Dünyanın Başkenti İstanbul
Tarih boyunca kendisine sayısız şiirler, kitaplar, şarkılar yazılmış yine de anlatılmaya doyulamamış bir şehir.
Hakkında yazılacak bir sürü şey, anlatmaya yetecek çok az kelime var aslında. Derler ya, anlatmaya kelimeler yetmez diye, o misal. Tarih boyunca kendisine sayısız şiirler, kitaplar, şarkılar yazılmış yine de anlatılmaya doyulamamış bir şehir.
Asya ve Avrupa arasındaki köprü olan bu yerin tarihi, dokusu, havası, hikâyeleri her zaman çekicidir, birçoğuna göre. 8000 yılı aşkın yaşanmışlıkların olduğu, derinlere inip kazıdıkça farklı yaşantılar, şehirler çıkan nadir yerlerden. Her sokağına girildiğinde bambaşka sırlar ve yaşanmışlıklarla karşılaşılabilecek, çoğunun ömrü boyunca gezse bile sonunda yine keşfedilecek yeni bir yer bulabileceğine inandığı uçsuz bucaksız bir tarih kokan bir yer. İçinde ona zenginlik katan çeşitli insanları, harmanlanmış kültürleri, yapıları, tarihi bünyesinde barındıran bir yer.
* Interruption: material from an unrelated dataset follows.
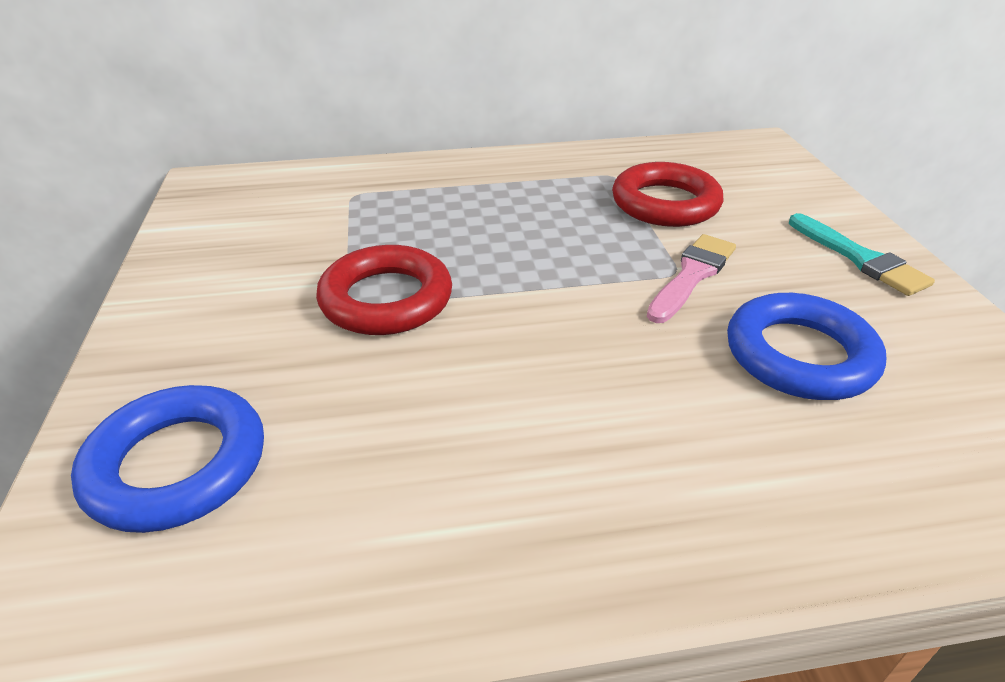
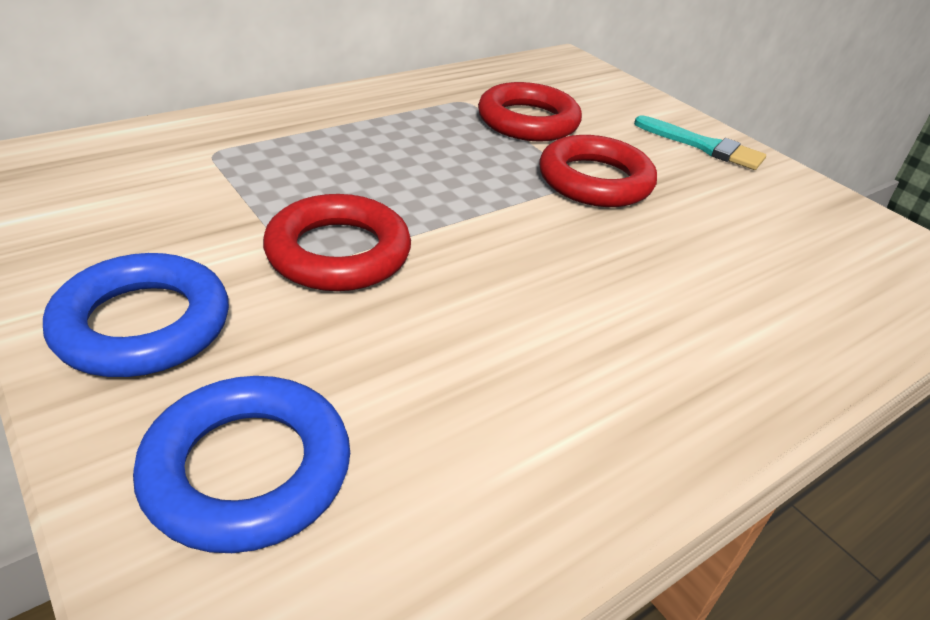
camera: 30 degrees left, 0 degrees up
pink brush [647,234,736,323] -> red ring [539,135,657,207]
blue ring [727,293,886,400] -> blue ring moved to [43,253,229,377]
Onu, bir tabirle dünya başkeni yapan da bunlar zaten.
Tüm bunlarla birlikte, İstanbul ikiye bölünmüş bir şehirdir bana göre. Nasıl iki kıtadan oluşuyorsa her anlamda da iki kutuptan oluşuyor. Mesela birçok mahallesinde telaş hiç bitmez, insanlar kaos içinde birbirlerinin üstüne üstüne yürürken, iki sokak ötesinde de sanki duyulan tüm sesler yutulmuşçasına sakin ve sessiz yerler var.
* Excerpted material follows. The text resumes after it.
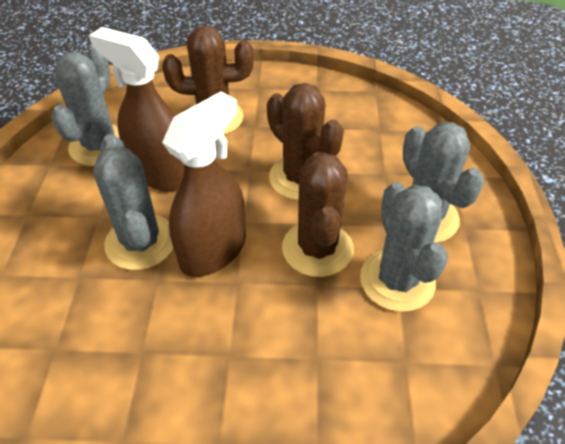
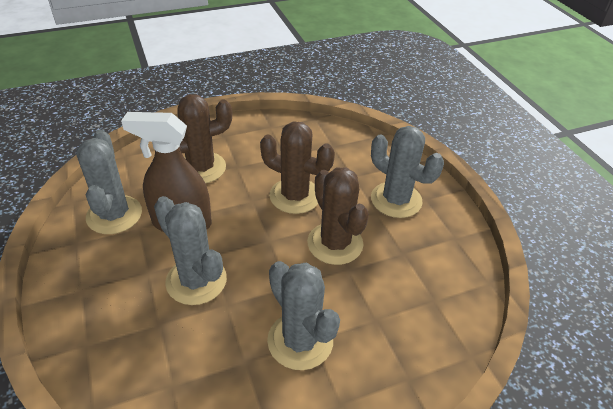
camera: 25 degrees left, 5 degrees down
brown spray bottle [162,92,246,277] -> none
grey cactus [360,182,448,312] -> grey cactus moved to [267,261,340,370]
Veya bir tarafta şehirlilerin hep şikayetçi olduğu betonlaşma adeta bir virüs gibi yayılmış ve aşırıya kaçmışken diğer bir köşede de el değmemiş gibi yemyeşil ormanlar mevcut oluyor.
Zamanında da gayrimüslim ve Müslüman olarak ayrıştırılmak zorunda bırakılan İstanbul halkı vardı... İşte İstanbul'un gerçeği de bu. İkiye bölünmüş, her iki taraf da kendisinin olmasına rağmen her iki tarafın da tam olarak ona ait olamadığı, kişiden kişiye ve bakılan açıya göre güzelliğinin değiştiği nadide şehirdir İstanbul.